1 - O rapaz até pode não ser ignorante. Mas é claramente estúpido. Se não sabe a resposta, admitia-o. É mais ridículo estar a tentar justificar-se do que dizer que não sabe a resposta correcta.


2 - Há certos profissionais que, tendo em conta a dimensão da sua actividade, há que medir bem o que lhes dizemos ou ter a devida consciência de que as nossas declarações vão ser usadas por eles num determinado contexto. É o caso dos agentes da autoridade, dos juízes, advogados... e dos jornalistas. Se um profissional destes vier ter connosco na rua, identificar-se como tal e nos explicar que está a realizar um trabalho e que nos quer entrevistar é óbvio que aquilo que lhe dizemos será utilizado por ele. O problema é que as pessoas, muitas vezes, não pensam duas vezes antes de abrirem a boca. Sei do que falo. Enquanto ex-jornalista também tive os meus casos de entrevistados que acederam a falar, depois negaram que haviam falado e, por fim, confrontados com os registos da conversa, ainda tinham a lata de dizer que havia adulterado as declarações.
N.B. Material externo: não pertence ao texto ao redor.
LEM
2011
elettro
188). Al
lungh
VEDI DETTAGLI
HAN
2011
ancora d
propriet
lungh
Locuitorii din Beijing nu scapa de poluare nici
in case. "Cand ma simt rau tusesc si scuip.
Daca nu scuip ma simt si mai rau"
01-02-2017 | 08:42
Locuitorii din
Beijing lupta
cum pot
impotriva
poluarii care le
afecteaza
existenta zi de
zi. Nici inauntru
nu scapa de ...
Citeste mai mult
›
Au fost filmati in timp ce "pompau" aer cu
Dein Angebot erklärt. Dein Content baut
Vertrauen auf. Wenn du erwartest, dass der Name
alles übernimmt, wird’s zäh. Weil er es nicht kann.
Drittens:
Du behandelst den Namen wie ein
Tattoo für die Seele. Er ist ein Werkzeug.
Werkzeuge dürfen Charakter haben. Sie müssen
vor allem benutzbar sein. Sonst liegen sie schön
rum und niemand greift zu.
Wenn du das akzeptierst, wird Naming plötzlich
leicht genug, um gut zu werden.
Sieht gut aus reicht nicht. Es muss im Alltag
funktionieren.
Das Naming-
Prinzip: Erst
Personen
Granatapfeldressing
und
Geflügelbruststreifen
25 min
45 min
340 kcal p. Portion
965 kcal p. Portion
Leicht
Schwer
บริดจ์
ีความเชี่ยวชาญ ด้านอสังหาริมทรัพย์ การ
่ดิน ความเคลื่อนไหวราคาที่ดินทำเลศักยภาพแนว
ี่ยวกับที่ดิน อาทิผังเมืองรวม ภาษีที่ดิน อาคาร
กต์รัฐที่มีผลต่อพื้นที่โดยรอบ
3 - Corre a acusação de que a jornalista, e o órgão de comunicação social para o qual trabalha, estão a dar um exemplo de mau jornalismo, generalizando que os estudantes universitários, os jovens portugueses, são ignorantes. Pois, cá vai... é verdade! Só quem não lidar de perto com jovens é que se recusa a aceitar a gritante falta de cultura geral que revelam. Não lêem, não escrevem, têm resultados medíocres na escola e, cereja no topo do bolo, não parecem nem um pouco preocupados com isso. Obviamente que nem toda a juventude portuguesa é ignorante, mas arrisco-me a dizer que uma grande maioria é. 
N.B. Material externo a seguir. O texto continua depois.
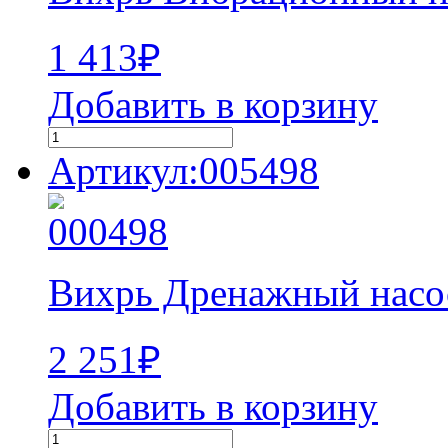
1 413
₽
Добавить в корзину
Артикул:005498
Вихрь Дренажный насо
2 251
₽
Добавить в корзину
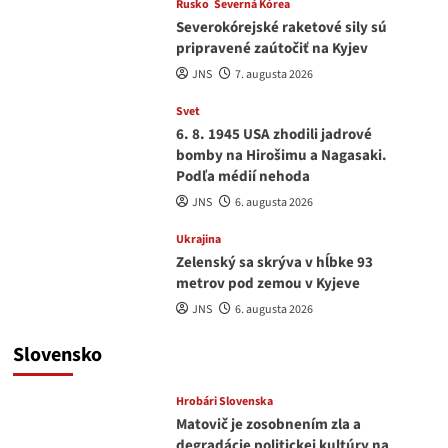
Rusko
Severná Kórea
Severokórejské raketové sily sú
pripravené zaútočiť na Kyjev
JNS
7. augusta 2026
Svet
6. 8. 1945 USA zhodili jadrové
bomby na Hirošimu a Nagasaki.
Podľa médií nehoda
JNS
6. augusta 2026
Ukrajina
Zelenský sa skrýva v hĺbke 93
metrov pod zemou v Kyjeve
JNS
6. augusta 2026
Slovensko
Hrobári Slovenska
Matovič je zosobnením zla a
degradácie politickej kultúry na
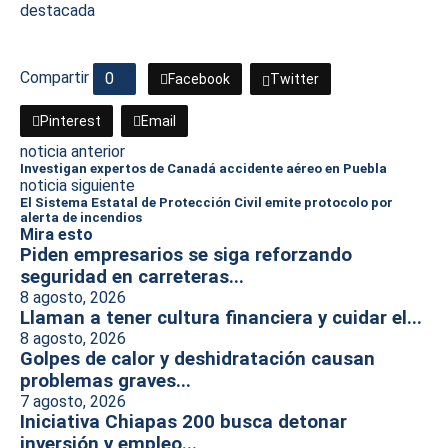
destacada
Compartir
0
Facebook
Twitter
Pinterest
Email
noticia anterior
Investigan expertos de Canadá accidente aéreo en Puebla
noticia siguiente
El Sistema Estatal de Protección Civil emite protocolo por
alerta de incendios
Mira esto
Piden empresarios se siga reforzando
seguridad en carreteras...
8 agosto, 2026
Llaman a tener cultura financiera y cuidar el...
8 agosto, 2026
Golpes de calor y deshidratación causan
problemas graves...
7 agosto, 2026
Iniciativa Chiapas 200 busca detonar
inversión y empleo...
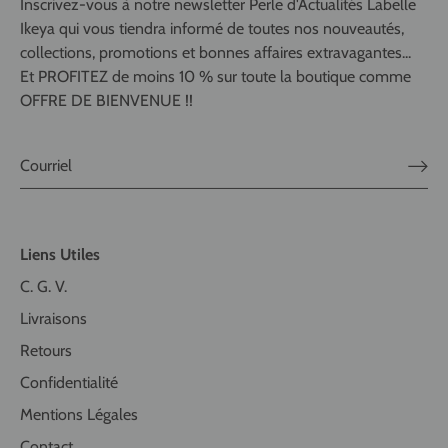
Inscrivez-vous à notre newsletter Perle d'Actualités Labelle
Ikeya qui vous tiendra informé de toutes nos nouveautés,
collections, promotions et bonnes affaires extravagantes...
Et PROFITEZ de moins 10 % sur toute la boutique comme
OFFRE DE BIENVENUE !!
Liens Utiles
C. G. V.
Livraisons
Retours
Confidentialité
Mentions Légales
Contact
4 - Avançar com uma acção judicial só revela a falta de inteligência do jovem. Ele sabia que estava a prestar declarações para um órgão de comunicação social, logo, autorizando a que as mesmas fossem reproduzidas. E assim foram, juntamente com as de dezenas de outros jovens. A revista queria apenas ilustrar a falta de cultura geral dos jovens universitários e assim fez. A peça jornalística cumpre um propósito, não foi pensada para ofender ou atentar contra o bom nome de ninguém. Não me parece que um juíz dê razão à “dama ofendida”. Não existem elementos para provar que a Revista Sábado e a jornalista que assina o trabalho tenham ofendido o bom nome de quem quer que seja. Nem compete aos tribunais pronunciarem-se se se trata de um caso de bom ou mau jornalismo.
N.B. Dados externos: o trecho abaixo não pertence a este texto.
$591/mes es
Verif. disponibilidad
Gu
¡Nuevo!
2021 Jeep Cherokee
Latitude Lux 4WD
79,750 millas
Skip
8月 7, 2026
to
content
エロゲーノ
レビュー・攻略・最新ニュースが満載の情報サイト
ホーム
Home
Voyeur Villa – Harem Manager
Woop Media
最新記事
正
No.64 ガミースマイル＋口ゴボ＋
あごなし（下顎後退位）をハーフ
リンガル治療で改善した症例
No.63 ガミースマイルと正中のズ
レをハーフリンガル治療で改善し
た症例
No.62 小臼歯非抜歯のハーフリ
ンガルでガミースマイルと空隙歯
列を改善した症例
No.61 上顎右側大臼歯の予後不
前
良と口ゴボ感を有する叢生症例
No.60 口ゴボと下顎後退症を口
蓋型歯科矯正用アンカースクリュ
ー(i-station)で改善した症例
5 - Observando as reacções ao caso (nomeadamente no Facebook, pois é mais fácil clicar em “like” do que usar a massa cinzenta para argumentar ou elaborar uma opinião), acho absolutamente deliciosas declarações como “os jornalistas são todos escumalha” ou “aprendam a fazer jornalismo”. Então, mas... estão a acusar uma jornalista de generalizar a burrice de alguns jovens a todos os universitários, e ao mesmo tempo aproveitam para acusar toda a classe jornalística de serem maus profissionais? Todos?


6 - Em tempos, deram-me um conselho muito bom. “Não cantes sobre a tua merda.” Isto é, se fizeres merda, certifica-te que não chamas atenção para ela. Pois, como toda a merda, cheira muito mal quando é feita, mas o cheiro desaparece passadas umas horas e mais ninguém liga à tua merda, mas sim a uma merda mais fresca.